Níveis elevados de monóxido de carbono estão associados a menor risco de desenvolver a doença de Parkinson
Estudo com 512.701 adultos na China indica que níveis de monóxido de carbono iguais ou superiores a 3 partes por milhão reduzem em 30% o risco de doença de Parkinson em não fumantes. A pesquisa, publicada na JAMA Neurology, acompanhou participantes por 12 anos e registrou 1.131 casos da patologia
/i.s3.glbimg.com/v1/AUTH_59edd422c0c84a879bd37670ae4f538a/internal_photos/bs/2017/J/B/COrqO5SHuUlLgktUkUnw/poluicao-vias1.jpg)
Níveis elevados de monóxido de carbono no ar exalado estão associados a uma redução no risco de desenvolver a doença de Parkinson, mesmo em indivíduos que nunca fumaram. A descoberta, detalhada em estudo publicado na revista JAMA Neurology, foi resultado do acompanhamento de 512.701 adultos, com idades entre 30 e 79 anos, em dez regiões da China ao longo de aproximadamente 12 anos.
Durante o período de observação, foram registrados 1.131 casos de Parkinson. Os dados revelaram que pessoas não fumantes com concentrações de monóxido de carbono iguais ou superiores a 3 partes por milhão apresentaram um risco cerca de 30% menor de desenvolver a patologia, quando comparadas a quem possuía níveis inferiores a esse valor.
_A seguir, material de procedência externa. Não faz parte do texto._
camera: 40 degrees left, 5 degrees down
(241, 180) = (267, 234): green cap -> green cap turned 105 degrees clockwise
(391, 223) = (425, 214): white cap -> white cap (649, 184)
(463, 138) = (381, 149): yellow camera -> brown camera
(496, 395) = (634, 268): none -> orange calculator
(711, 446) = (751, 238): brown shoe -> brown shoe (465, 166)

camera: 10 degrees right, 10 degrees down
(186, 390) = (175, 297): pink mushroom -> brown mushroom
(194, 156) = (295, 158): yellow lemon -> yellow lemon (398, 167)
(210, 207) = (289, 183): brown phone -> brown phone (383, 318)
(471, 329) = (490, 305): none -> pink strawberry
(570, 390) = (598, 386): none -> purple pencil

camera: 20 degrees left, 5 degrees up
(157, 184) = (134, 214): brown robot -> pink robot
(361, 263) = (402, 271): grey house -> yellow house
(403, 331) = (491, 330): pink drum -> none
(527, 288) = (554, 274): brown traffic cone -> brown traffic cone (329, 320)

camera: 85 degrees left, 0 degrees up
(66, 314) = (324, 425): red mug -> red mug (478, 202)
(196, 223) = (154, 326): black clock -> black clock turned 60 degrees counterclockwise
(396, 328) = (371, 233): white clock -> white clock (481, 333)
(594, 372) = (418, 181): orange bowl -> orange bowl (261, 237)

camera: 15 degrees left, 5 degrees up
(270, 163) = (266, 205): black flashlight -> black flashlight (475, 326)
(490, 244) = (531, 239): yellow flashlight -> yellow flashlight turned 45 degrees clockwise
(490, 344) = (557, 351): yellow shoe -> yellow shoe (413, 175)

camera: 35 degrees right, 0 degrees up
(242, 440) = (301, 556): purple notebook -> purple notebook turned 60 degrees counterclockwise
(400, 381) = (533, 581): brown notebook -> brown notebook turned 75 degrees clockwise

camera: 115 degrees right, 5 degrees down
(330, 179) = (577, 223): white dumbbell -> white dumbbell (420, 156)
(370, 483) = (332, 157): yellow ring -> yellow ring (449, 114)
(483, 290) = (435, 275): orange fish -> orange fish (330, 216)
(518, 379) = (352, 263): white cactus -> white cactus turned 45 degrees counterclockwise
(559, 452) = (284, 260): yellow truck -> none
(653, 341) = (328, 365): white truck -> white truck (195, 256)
A relação entre o gás e a neurodegeneração
O achado oferece uma nova perspectiva sobre a observação histórica de que fumantes teriam menor probabilidade de desenvolver Parkinson. A análise sugere que esse efeito não seria causado pelo cigarro em si, mas pelo monóxido de carbono, um dos gases liberados durante a queima do tabaco.
A associação permaneceu consistente mesmo após a análise de variáveis como a exposição passiva à fumaça e a utilização de madeira ou carvão em ambientes domésticos. Embora o gás seja reconhecido por sua toxicidade em altas concentrações, ele é produzido naturalmente pelo corpo humano em pequenas quantidades, atuando em processos celulares. Experimentos prévios em laboratório e com animais já indicavam que doses baixas do gás poderiam influenciar as células nervosas.
Limitações e riscos associados
Apesar da correlação encontrada, o estudo é de natureza observacional, o que significa que ele identifica a associação, mas não comprova que o monóxido de carbono seja a causa direta da redução do risco de doença de Parkinson.
O trabalho reforça que o tabagismo não oferece benefícios à saúde. No mesmo levantamento, o hábito de fumar foi vinculado a um aumento significativo no risco de AVC, doenças cardíacas, câncer de pulmão e óbito por causas diversas.
Perspectivas futuras
Devido ao fato de a amostra ter sido composta exclusivamente por participantes chineses, a validade dos resultados em outras populações — com diferentes níveis de poluição e hábitos de consumo de combustíveis — ainda precisa ser testada.
A possibilidade de utilizar doses controladas e baixas de monóxido de carbono como via terapêutica para o Parkinson é considerada promissora, porém experimental. De acordo com José A. Morales-García, pesquisador da Universidade Complutense de Madri, tal aplicação ainda está distante da prática médica e não possui utilidade clínica imediata.